Speaker: Fred Douglis, CTO office of the EMC Core Technologies Division
Title: RAIDShield: Characterizing, Monitoring, and Proactively Protecting Against Disk Failures
Authors: Ao Ma, Rachel Traylor*, Fred Douglis, Mark Chamness, Guanlin Lu, and Darren Sawyer, EMC Corporation; Surendar Chandra and Windsor Hsu, Datrium, Inc.
* work done during internship; student at U. Texas at Arlington
Host: Zhong Shao
Abstract: Modern storage systems orchestrate a group of disks to achieve their performance and reliability goals. Even though such systems are designed to withstand the failure of individual disks, failure of multiple disks poses a unique set of challenges. We empirically investigate disk failure data from a large number of production systems, specifically focusing on the impact of disk failures on RAID storage systems. Our data covers about one million SATA disks from 6 disk models for periods up to 5 years. We show how observed disk failures weaken the protection provided by RAID. The count of reallocated sectors correlates strongly with impending failures.

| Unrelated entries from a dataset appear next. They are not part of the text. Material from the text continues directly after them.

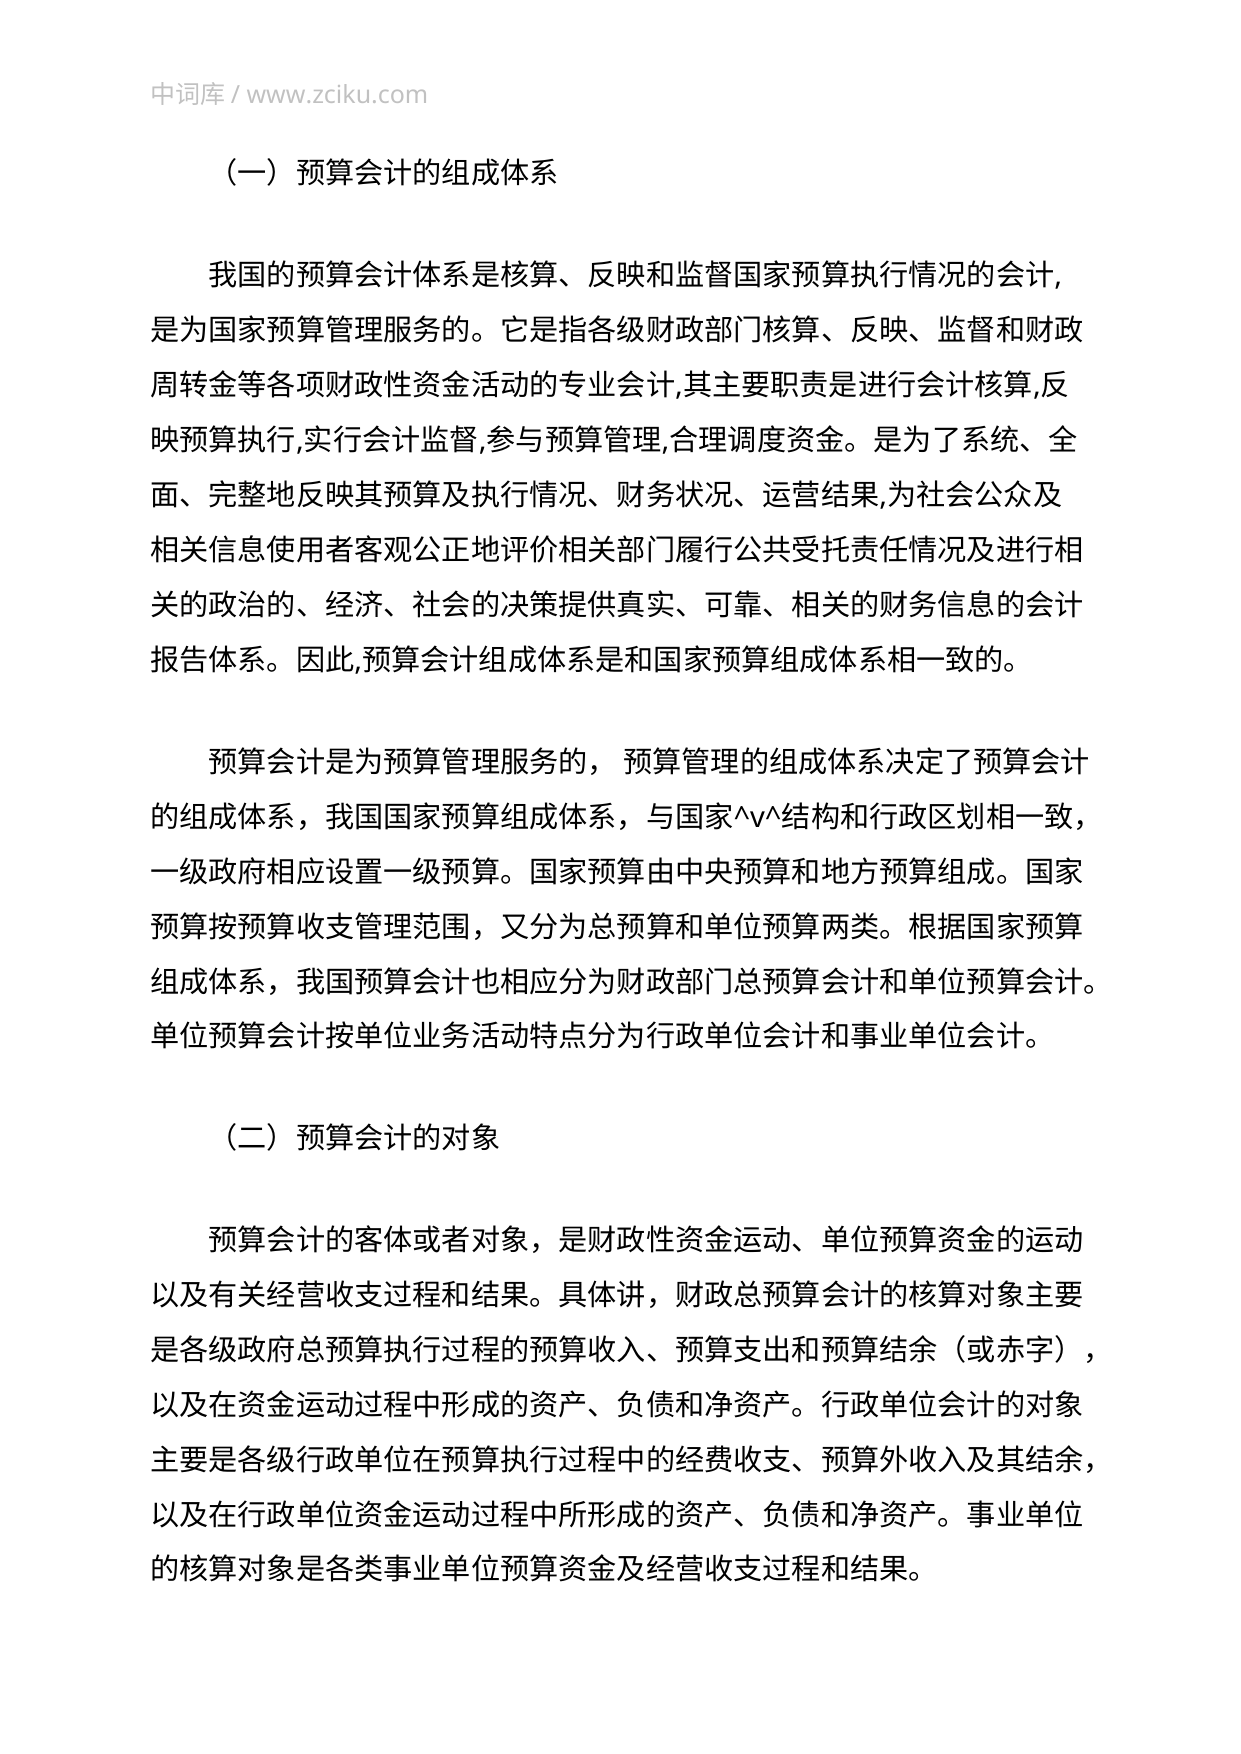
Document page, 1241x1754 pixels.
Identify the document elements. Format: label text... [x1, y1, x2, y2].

text （一）预算会计的组成体系 [150, 150, 1090, 192]
text 我国的预算会计体系是核算、反映和监督国家预算执行情况的会计,是为国家预算管理服务的。它是指各级财政部门核算、反映、监督和财政周转金等各项财政性资金活动的专业会计,其主要职责是进行会计核算,反映预算执行,实行会计监督,参与预算管理,合理调度资金。是为了系统、全面、完整地反映其预算及执行情况、财务状况、运营结果,为社会公众及相关信息使用者客观公正地评价相关部门履行公共受托责任情况及进行相关的政治的、经济、社会的决策提供真实、可靠、相关的财务信息的会计报告体系。因此,预算会计组成体系是和国家预算组成体系相一致的。 [150, 252, 1090, 679]
text （二）预算会计的对象 [150, 1115, 1090, 1157]
text 预算会计是为预算管理服务的， 预算管理的组成体系决定了预算会计的组成体系，我国国家预算组成体系，与国家^v^结构和行政区划相一致，一级政府相应设置一级预算。国家预算由中央预算和地方预算组成。国家预算按预算收支管理范围，又分为总预算和单位预算两类。根据国家预算组成体系，我国预算会计也相应分为财政部门总预算会计和单位预算会计。单位预算会计按单位业务活动特点分为行政单位会计和事业单位会计。 [150, 738, 1090, 1055]
text 预算会计的客体或者对象，是财政性资金运动、单位预算资金的运动以及有关经营收支过程和结果。具体讲，财政总预算会计的核算对象主要是各级政府总预算执行过程的预算收入、预算支出和预算结余（或赤字），以及在资金运动过程中形成的资产、负债和净资产。行政单位会计的对象主要是各级行政单位在预算执行过程中的经费收支、预算外收入及其结余，以及在行政单位资金运动过程中所形成的资产、负债和净资产。事业单位的核算对象是各类事业单位预算资金及经营收支过程和结果。 [150, 1217, 1090, 1588]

With these findings we designed RAIDSHIELD, which consists of two components. First, we have built and evaluated an active defense mechanism that monitors the health of each disk and replaces those that are predicted to fail imminently. This proactive protection has been incorporated into our product and is observed to eliminate 88% of triple disk errors, which are 80% of all RAID failures. Second, we have designed and simulated a method of using the joint failure probability to quantify and predict how likely a RAID group is to face multiple simultaneous disk failures, which can identify disks that collectively represent a risk of failure even when no individual disk is flagged in isolation. We find in simulation that RAID-level analysis can effectively identify most vulnerable RAID-6 systems, improving the coverage to 98% of triple errors.
We conclude with discussions of operational considerations in deploying RAIDSHIELD more broadly and new directions in the analysis of disk errors. One interesting approach is to combine multiple metrics, allowing the values of different indicators to be used for predictions. Using newer field data that reports an additional metric, medium errors, we find that the relative efficacy of reallocated sectors and medium errors varies across disk models, offering an additional way to predict failures.

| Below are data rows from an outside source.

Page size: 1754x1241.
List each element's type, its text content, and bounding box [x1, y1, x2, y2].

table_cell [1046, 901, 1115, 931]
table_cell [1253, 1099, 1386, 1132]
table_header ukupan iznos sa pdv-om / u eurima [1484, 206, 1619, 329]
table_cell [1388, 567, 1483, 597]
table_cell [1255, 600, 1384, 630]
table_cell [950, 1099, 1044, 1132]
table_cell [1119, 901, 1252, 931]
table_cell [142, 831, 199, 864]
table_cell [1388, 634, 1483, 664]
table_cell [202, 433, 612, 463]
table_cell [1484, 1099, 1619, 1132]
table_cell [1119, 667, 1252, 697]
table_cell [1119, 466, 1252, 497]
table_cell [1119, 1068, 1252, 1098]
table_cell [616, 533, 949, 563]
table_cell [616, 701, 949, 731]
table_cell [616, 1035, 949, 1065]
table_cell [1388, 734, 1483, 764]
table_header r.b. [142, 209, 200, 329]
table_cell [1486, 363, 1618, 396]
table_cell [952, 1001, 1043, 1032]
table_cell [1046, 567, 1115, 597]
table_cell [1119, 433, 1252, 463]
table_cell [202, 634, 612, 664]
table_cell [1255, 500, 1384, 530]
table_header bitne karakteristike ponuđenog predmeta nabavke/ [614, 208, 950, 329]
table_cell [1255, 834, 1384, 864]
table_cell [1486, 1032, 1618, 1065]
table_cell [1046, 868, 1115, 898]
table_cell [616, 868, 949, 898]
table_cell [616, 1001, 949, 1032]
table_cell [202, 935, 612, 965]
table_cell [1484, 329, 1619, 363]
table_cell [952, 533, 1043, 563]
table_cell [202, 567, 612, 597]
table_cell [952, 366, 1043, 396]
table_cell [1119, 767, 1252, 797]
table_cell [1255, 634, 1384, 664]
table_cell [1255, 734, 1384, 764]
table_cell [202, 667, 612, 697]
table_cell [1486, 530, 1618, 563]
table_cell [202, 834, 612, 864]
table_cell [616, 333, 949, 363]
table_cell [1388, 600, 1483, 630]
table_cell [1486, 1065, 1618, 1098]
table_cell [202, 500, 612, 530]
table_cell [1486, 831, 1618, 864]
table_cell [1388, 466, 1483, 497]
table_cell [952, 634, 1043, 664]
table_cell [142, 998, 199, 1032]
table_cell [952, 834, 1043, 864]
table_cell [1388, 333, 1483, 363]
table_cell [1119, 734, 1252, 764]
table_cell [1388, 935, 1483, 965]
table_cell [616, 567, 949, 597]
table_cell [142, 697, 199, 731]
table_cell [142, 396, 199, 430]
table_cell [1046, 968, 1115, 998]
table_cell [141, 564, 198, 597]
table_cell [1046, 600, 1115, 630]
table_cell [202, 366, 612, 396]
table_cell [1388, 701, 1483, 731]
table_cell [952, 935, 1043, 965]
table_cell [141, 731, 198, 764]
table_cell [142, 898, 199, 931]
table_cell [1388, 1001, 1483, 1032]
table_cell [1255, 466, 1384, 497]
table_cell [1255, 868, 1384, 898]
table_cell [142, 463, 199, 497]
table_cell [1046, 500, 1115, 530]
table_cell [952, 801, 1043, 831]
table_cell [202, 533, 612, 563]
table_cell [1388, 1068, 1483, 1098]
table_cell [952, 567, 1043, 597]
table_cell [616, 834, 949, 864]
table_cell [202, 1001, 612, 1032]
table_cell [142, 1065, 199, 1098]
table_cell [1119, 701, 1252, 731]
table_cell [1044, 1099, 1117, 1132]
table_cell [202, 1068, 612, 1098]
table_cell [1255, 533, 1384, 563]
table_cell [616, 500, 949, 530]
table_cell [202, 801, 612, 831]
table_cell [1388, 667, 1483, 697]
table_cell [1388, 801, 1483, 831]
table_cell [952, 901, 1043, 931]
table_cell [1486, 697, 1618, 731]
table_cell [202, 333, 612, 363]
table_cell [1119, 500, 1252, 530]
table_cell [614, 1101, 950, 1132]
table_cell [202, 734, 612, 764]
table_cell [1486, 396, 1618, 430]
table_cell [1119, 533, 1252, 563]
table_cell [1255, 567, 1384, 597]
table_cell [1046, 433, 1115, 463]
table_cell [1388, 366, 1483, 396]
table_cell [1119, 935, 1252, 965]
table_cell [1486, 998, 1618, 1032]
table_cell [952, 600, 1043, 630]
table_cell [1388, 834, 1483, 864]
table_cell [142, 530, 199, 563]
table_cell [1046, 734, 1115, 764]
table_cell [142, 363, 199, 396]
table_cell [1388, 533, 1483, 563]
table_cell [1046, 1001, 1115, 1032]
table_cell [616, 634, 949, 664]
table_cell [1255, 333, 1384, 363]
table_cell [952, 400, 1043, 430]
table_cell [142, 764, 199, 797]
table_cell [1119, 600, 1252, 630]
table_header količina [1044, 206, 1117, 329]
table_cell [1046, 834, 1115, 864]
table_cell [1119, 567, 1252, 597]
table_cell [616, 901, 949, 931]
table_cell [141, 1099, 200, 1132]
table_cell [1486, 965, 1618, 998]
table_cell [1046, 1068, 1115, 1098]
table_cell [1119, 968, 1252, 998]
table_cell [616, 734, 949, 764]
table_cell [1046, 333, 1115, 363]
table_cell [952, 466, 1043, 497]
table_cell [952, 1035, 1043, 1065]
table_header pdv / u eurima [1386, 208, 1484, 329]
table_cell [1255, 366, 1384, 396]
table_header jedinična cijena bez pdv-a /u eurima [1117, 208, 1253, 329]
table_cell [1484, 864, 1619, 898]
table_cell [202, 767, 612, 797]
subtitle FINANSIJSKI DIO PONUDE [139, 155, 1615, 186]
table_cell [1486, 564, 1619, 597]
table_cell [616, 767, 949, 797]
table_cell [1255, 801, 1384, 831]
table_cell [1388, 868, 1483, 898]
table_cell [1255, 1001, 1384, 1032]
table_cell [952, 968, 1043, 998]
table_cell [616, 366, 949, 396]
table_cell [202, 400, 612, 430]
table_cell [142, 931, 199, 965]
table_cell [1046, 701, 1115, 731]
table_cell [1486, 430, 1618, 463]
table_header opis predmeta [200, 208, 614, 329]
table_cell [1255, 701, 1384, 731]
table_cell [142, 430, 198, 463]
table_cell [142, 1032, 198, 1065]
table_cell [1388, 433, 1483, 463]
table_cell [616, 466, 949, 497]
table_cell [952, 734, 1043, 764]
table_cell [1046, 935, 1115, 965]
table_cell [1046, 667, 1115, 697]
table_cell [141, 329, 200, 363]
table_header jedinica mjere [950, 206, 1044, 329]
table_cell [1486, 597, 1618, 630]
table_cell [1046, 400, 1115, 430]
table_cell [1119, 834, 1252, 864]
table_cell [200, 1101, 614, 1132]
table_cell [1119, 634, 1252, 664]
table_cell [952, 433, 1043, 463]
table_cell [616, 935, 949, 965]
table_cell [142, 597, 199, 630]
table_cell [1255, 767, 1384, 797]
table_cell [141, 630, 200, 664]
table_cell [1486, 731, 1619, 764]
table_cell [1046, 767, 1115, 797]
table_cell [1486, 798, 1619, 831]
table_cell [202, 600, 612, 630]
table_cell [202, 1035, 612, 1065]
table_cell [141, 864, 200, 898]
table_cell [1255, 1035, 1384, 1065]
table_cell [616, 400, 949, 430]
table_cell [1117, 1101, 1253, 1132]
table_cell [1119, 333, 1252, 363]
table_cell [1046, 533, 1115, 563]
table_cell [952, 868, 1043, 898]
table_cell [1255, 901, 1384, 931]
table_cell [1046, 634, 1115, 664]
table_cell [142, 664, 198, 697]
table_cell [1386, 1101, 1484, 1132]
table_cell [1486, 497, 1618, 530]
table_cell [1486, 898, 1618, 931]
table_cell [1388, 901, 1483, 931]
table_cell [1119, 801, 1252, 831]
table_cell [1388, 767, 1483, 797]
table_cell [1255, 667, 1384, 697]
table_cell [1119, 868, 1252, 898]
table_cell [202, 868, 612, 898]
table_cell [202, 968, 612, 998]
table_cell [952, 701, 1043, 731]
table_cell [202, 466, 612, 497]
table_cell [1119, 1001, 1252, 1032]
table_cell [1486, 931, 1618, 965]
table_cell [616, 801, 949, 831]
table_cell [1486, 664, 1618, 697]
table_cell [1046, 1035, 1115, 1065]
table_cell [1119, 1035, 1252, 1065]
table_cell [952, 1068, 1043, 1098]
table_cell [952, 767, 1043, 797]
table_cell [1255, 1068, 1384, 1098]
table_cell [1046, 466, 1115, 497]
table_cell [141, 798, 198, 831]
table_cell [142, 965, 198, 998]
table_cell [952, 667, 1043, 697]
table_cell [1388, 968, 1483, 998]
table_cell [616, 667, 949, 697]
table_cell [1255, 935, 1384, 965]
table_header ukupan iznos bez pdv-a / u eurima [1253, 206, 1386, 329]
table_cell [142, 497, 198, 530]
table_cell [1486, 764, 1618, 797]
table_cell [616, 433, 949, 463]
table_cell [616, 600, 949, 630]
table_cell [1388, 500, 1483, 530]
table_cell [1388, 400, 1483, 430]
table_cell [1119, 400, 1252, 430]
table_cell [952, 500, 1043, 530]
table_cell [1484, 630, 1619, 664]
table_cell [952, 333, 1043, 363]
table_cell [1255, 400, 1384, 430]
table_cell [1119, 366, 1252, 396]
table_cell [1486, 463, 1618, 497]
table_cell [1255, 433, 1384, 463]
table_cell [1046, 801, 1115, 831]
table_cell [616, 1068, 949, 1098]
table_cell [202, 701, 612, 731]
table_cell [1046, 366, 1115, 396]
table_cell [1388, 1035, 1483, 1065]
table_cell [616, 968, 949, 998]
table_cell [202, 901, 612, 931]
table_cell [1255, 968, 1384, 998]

This work was presented at FAST 2015 and recently extended with additional authors for publication in ACM Transactions on Storage.
Bio: Fred Douglis is in the Advanced Development group of EMC Core Technologies Division, in the office of the CTD CTO. He works on systems and storage technologies such as deduplication, compression, load balancing, and others. He holds M.S. and Ph.D. degrees in computer science from U.C. Berkeley and a B.S. in computer science from Yale.
He has worked in industrial applied research throughout his career, including Matsushita, AT&T (Bell) Labs, and IBM Research before joining EMC in 2009. He also has been a visiting professor at VU Amsterdam and Princeton University. He served as editor in chief of IEEE Internet Computing from 2007-2010 and has been on its editorial board since 1999.